TEXT -
__________________________________________________

A spirit who just so happens to occasionally show its face during game over screens.
Yes!
That creepy image of a face that's been haunting thumbnails of Ultimate Custom Night,
that is the face of our vengeful spirit.
A spirit who, based on its last line, has an axe to grind and intends to enact revenge by keeping us tormented for all eternity.
He tried to release you.
He tried to release us, but I'm not gonna let that happen.
I will hold you here.
I will keep you here, no matter how many times they burn us.
He tried to release you, but I'm not gonna let that happen.
I will hold you here?
Yikes!
Somebody's gotta get themselves a new hobby.
But this is an important line, since by now, many of you have probably seen the
Old Man Consequences Easter egg.

__________________________________________________

EXTRACTED RECORDS -
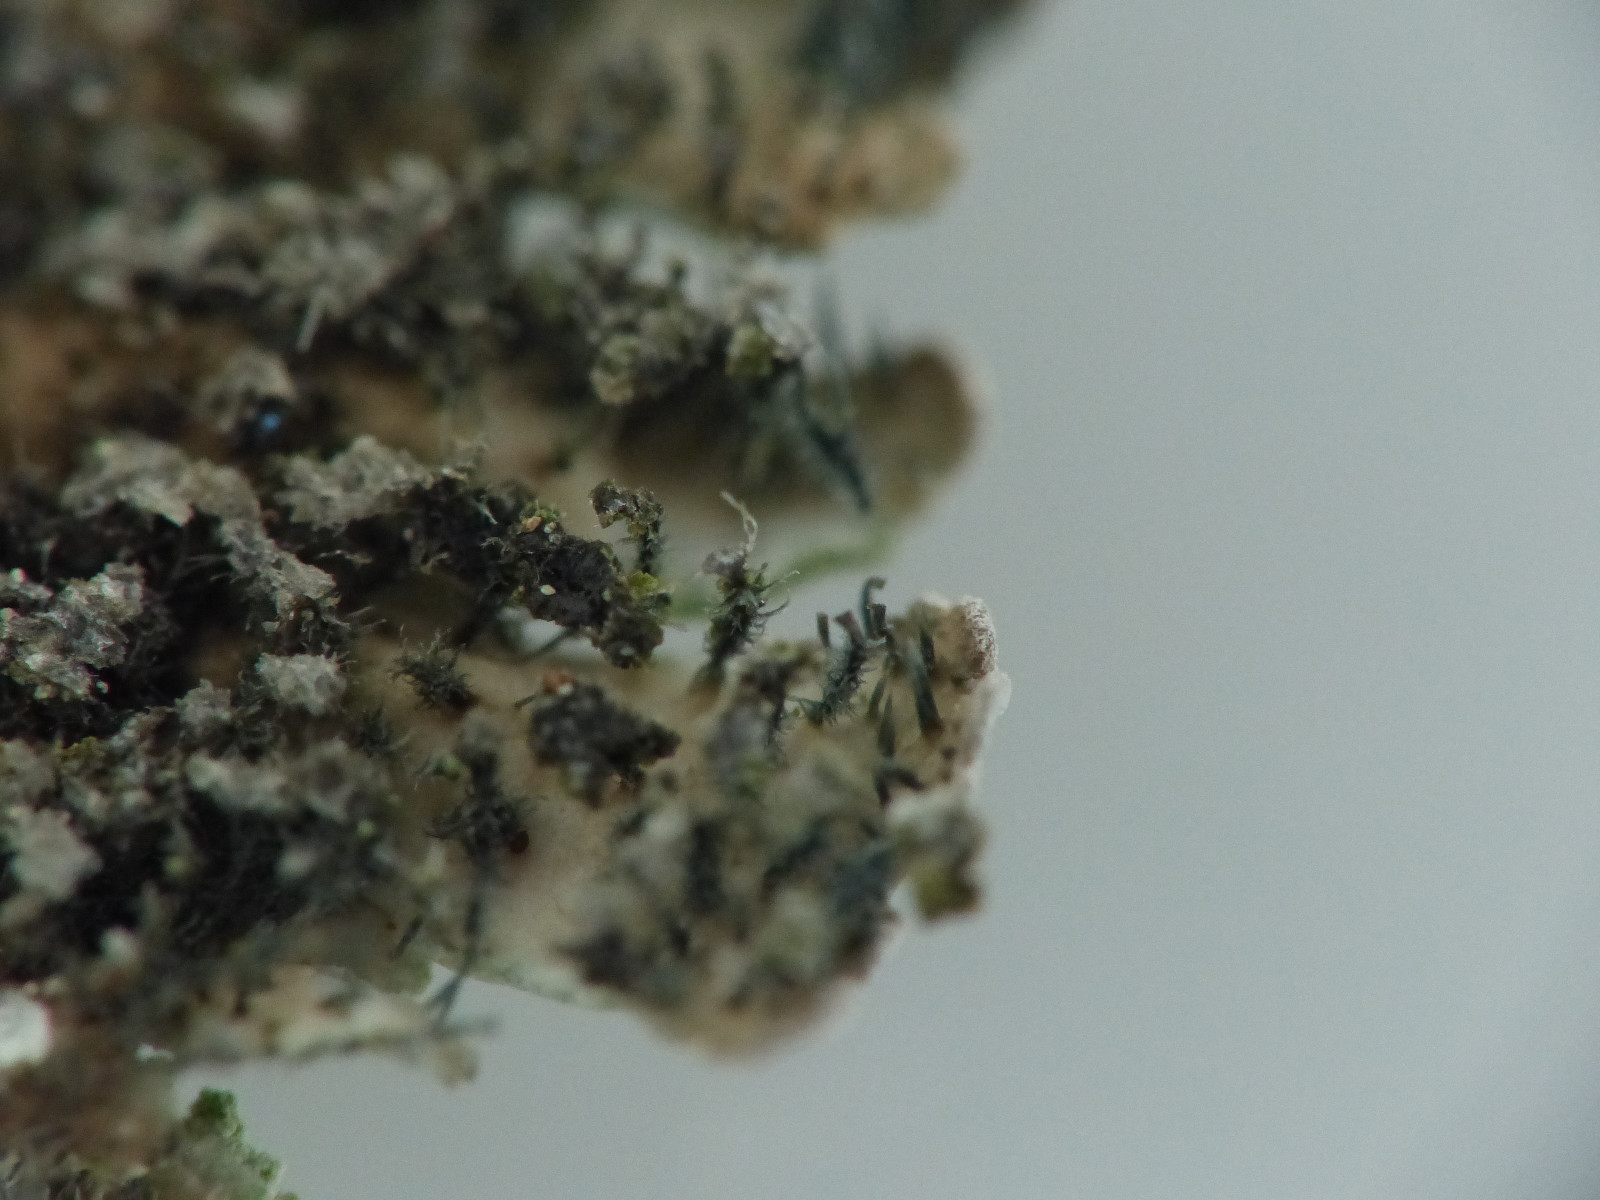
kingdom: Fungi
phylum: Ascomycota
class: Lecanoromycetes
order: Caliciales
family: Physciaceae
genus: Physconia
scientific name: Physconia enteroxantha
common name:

__________________________________________________

TASK SET -
- 1) Reproduce the Ultimate Custom Night text from "That creepy image" to "for all eternity.".
- 2) Translate this sentence from the Ultimate Custom Night text into Spanish: "I will keep you here, no matter how many times they burn us."

PER-TASK OUTPUTS -
- 1)
That creepy image of a face that's been haunting thumbnails of Ultimate Custom Night,
that is the face of our vengeful spirit.
A spirit who, based on its last line, has an axe to grind and intends to enact revenge by keeping us tormented for all eternity.

- 2) Te mantendré aquí, sin importar cuántas veces nos quemen.